AHMED ALI THE PHOTOGRAPHER

His aesthetic photographic sense was expressed in his Industrial, Commercial work and Advertising assignments. This Enabled Ahmed Ali to imprint his artistic stamp in photography spanning over 70 years of work.

Ahmed Ali’s involvement with photography goes back to the year 1932 when at the age of eleven he was sent away from Calcutta to boarding school in Ranchi and was handed a farewell present of a box camera by one of his aunts. This became his pride and joy, and over the next year he put it to full use, turning out a whole range of pictures with subjects like scenery and clouds, sports events, buildings, not to mention portraits of his family and friends. At school he found he could sometimes sell his pictures to his friends and even to the school itself, and he used to plough back his earnings into buying films, thus squeezing far more and better photographs out of the camera than its manufacturers could have dreamt it would produce.

His mother Nellie Saxby encouraged his enthusiasm by sponsoring a superior camera and at the age of thirteen he ended up by converting this into an enlarger. From then on it was clear that photography would be his lifetime career. The hobby did not prevent him from being a good student and also excelling on the sports field as a football player and athlete. The Principal encouraged him by giving him the use of a small room to convert into a dark room on condition that it must only be used during his free time from studies and also not after lights-out.
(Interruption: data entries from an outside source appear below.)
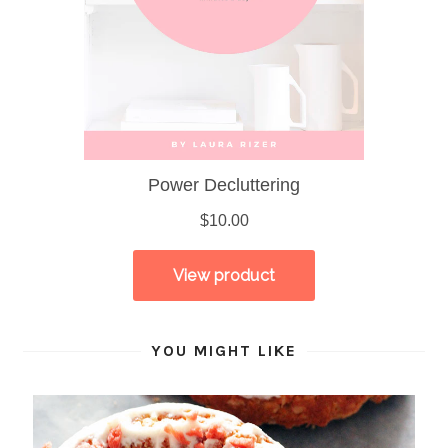
YOU MIGHT LIKE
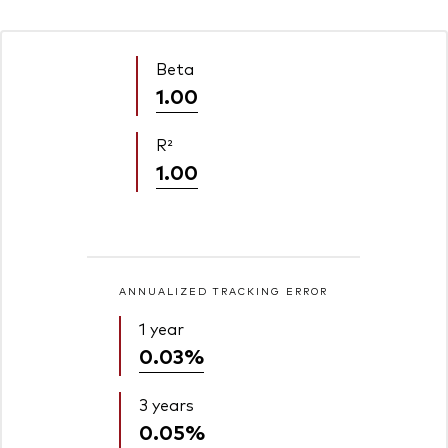
Beta
1.00
R²
1.00
ANNUALIZED TRACKING ERROR
1 year
0.03%
3 years
0.05%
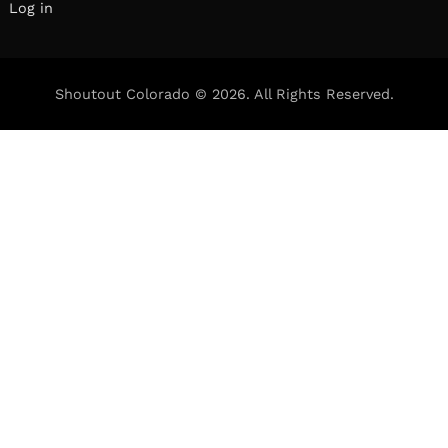
Log in
Shoutout Colorado © 2026. All Rights Reserved.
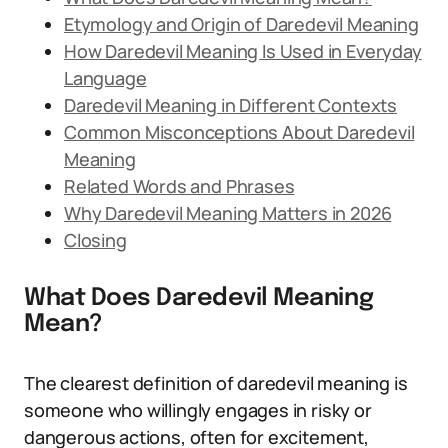
Etymology and Origin of Daredevil Meaning
How Daredevil Meaning Is Used in Everyday
Language
Daredevil Meaning in Different Contexts
Common Misconceptions About Daredevil
Meaning
Related Words and Phrases
Why Daredevil Meaning Matters in 2026
Closing
What Does Daredevil Meaning
Mean?
The clearest definition of daredevil meaning is
someone who willingly engages in risky or
dangerous actions, often for excitement,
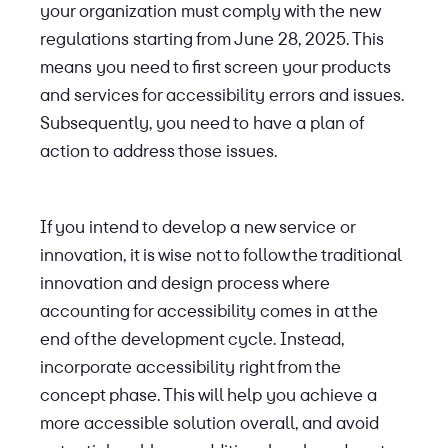
your organization must comply with the new
regulations starting from June 28, 2025. This
means you need to first screen your products
and services for accessibility errors and issues.
Subsequently, you need to have a plan of
action to address those issues.
If you intend to develop a new service or
innovation, it is wise not to follow the traditional
innovation and design process where
accounting for accessibility comes in at the
end of the development cycle. Instead,
incorporate accessibility right from the
concept phase. This will help you achieve a
more accessible solution overall, and avoid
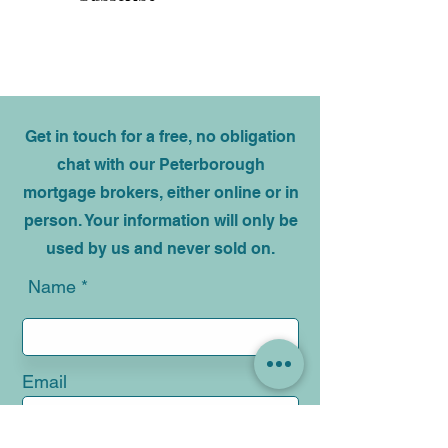
Subscribe
Get in touch for a free, no obligation
chat with our Peterborough
mortgage brokers, either online or in
person. Your information will only be
used by us and never sold on.
Name
Email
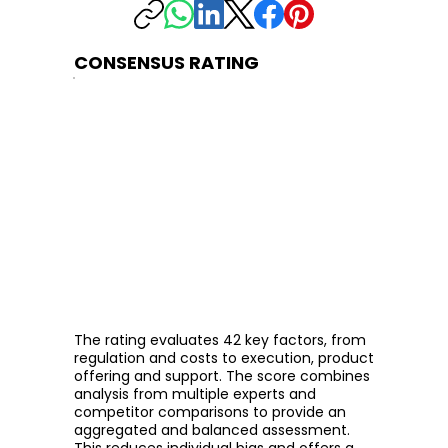
CONSENSUS RATING
The rating evaluates 42 key factors, from
regulation and costs to execution, product
offering and support. The score combines
analysis from multiple experts and
competitor comparisons to provide an
aggregated and balanced assessment.
This reduces individual bias and offers a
By the time he was in college at St. Xavier’s Ahmed Ali had become a popular amateur photographer and one of the founders of The Photographic Society of Calcutta. He decided against studying either Engineering or Arts because that would have meant being financially dependent on his father for seven years, whereas as a photographer he could start earning straightaway. It was now the time when the Second World War had just ended and India had become free and was beginning to build up her own industries. As a result, catalogues and advertisements were needed to sell the products being produced and this created a demand for photographs. Ahmed Ali with his enthusiasm, dedication and experience was the choice of the day. Bengal had become a centre of industry and he found himself being summoned with his camera time and again to such places as coal mines, mica mines, aluminium plants, jute mills and tea gardens.